Die Modernisierung der Schulsportanlage an der Weinbergschule ist angelaufen. Die Neugestaltung sollte eigentlich bereits im vergangenen Jahr von statten gehen, sie wurde aber gestrichen, als die Regierung von Mittelfranken den Haushalt der Stadt für 2024 nicht genehmigte.
Dabei wurde sie sogar zunächst ins Jahr 2026 geschoben. Doch nun ging es doch schneller. Dass der Sportplatz Sanierungsbedarf hat, hat der Bauausschuss bereits im September 2023 festgelegt. Die Anlagen stammen im Kern aus den 1970er-Jahren, zuletzt wurden sie 2015 aufgehübscht, wie die Verwaltung im Januar im Bauausschuss informiert hatte.
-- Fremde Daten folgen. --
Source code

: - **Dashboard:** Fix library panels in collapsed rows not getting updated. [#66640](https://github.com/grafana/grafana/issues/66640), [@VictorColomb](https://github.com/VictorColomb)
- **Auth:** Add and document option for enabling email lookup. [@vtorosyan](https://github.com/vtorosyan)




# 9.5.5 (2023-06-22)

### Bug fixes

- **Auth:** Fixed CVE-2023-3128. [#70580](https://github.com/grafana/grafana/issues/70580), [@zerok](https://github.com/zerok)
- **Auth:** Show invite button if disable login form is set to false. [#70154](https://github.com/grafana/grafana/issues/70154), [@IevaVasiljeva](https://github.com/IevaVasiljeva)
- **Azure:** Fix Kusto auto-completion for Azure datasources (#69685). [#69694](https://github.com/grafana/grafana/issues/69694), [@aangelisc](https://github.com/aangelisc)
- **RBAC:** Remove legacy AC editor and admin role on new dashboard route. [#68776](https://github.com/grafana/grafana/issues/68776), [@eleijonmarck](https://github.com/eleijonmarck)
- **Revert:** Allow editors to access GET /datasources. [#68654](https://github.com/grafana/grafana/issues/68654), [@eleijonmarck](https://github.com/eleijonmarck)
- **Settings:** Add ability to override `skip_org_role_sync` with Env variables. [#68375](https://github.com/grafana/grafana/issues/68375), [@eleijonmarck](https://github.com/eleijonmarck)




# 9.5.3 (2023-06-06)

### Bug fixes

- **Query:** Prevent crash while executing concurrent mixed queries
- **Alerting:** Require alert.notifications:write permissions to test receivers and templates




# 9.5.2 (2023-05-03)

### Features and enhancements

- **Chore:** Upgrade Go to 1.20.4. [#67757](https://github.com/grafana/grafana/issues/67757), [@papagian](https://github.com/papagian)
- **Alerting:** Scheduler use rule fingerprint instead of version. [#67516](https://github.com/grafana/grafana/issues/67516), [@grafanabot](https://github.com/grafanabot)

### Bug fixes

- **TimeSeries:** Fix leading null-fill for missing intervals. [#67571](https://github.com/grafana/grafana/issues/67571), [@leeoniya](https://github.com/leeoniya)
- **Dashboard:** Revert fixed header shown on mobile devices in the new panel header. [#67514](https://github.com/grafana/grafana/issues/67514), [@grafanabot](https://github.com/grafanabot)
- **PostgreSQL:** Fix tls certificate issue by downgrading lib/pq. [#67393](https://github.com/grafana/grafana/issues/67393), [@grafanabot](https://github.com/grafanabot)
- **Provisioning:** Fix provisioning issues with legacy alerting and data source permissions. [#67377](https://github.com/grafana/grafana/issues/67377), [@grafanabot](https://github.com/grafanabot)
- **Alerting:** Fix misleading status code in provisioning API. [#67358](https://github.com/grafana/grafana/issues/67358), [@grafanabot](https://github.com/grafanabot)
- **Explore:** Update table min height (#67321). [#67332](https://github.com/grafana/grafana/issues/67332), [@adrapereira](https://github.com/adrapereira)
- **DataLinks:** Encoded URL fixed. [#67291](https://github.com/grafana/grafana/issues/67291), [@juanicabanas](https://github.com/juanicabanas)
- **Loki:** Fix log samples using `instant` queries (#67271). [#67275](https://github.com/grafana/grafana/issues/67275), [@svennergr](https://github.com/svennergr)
Der Zustand der Sportfreiflächen galt als besorgniserregend: Laufbahnen waren gesperrt, die Beschichtung des Tartanbodens war abgenutzt. Zudem gab es mit diversen Unebenheiten im Boden echte Stolperfallen, die eine Verletzungsgefahr darstellten. Problematisch war auch die Funktionsweise der Entwässerungseinrichtungen. Sie funktionierten nur noch eingeschränkt.
Wie die Stadt auf Anfrage mitteilte, werden Laufbahn und Allwetterplatzes inklusive der Einfassungen und Entwässerungseinrichtungen neu gemacht. In den vergangenen Tagen haben Arbeiter bereits die Beläge und den Unterbau entfernt. Nun geht es darum, die Sportanlage von Grund auf komplett neu aufzubauen.
„Wegen einer Senkstelle am westlichen Rand des Allwetterplatzes wird dieser um rund zehn Meter nach Osten versetzt“, machte die Stadtverwaltung gegenüber der FLZ deutlich. Auch die Weitsprunganlage wird entsprechend versetzt. Aus den Planungen gefallen ist die Hochsprunganlage. Eine solche gebe es in der Turnhalle. Deshalb werde eine weitere im Außenbereich nicht benötigt, erklärte die Stadt.
Der Zeitplan sieht eine Fertigstellung rund um den 1. August vor, also passend zum Beginn der Sommerferien. Während der Bauzeit könnten die Schüler von Weinbergschule, Pestalozzi-Schule, Fachoberschule und Montessori-Schule ihren Sportunterricht in der Turnhalle der Weinbergschule abhalten. Deren Nutzung wird durch die laufenden Bauarbeiten nicht eingeschränkt. Zudem sei den Nutzern angeboten worden, während der Sanierungsarbeiten auf umliegende Schulsportanlagen auszuweichen, hieß es seitens der Stadt.
Nach Fertigstellung werde die Anlage wieder wie gewohnt den Schulen, Vereinen oder auch anderen Gemeinschaften kostenfrei zur Verfügung stehen. Von einer Öffnung für alle, wie sie vor einigen Jahren praktiziert worden ist, sieht die Verwaltung jedoch ab. „Leider wurden Vermüllung und Vandalismus auch auf der Anlage zunehmend zu einem Problem. Daher ist die allgemeine Öffnung der Anlage aus Sicht der Verwaltung nicht mehr mit den Anforderungen des Schulsportbetriebes vereinbar“, teilte sie auf FLZ-Anfrage mit.
Insgesamt kostet die Sanierung nach Stand der Dinge rund 450.000 Euro. Über den kommunalen Finanzausgleich fließen knapp 260.000 Euro an Förderung an die Stadt. Die ursprüngliche Kostenschätzung war von rund 500.000 Euro ausgegangen.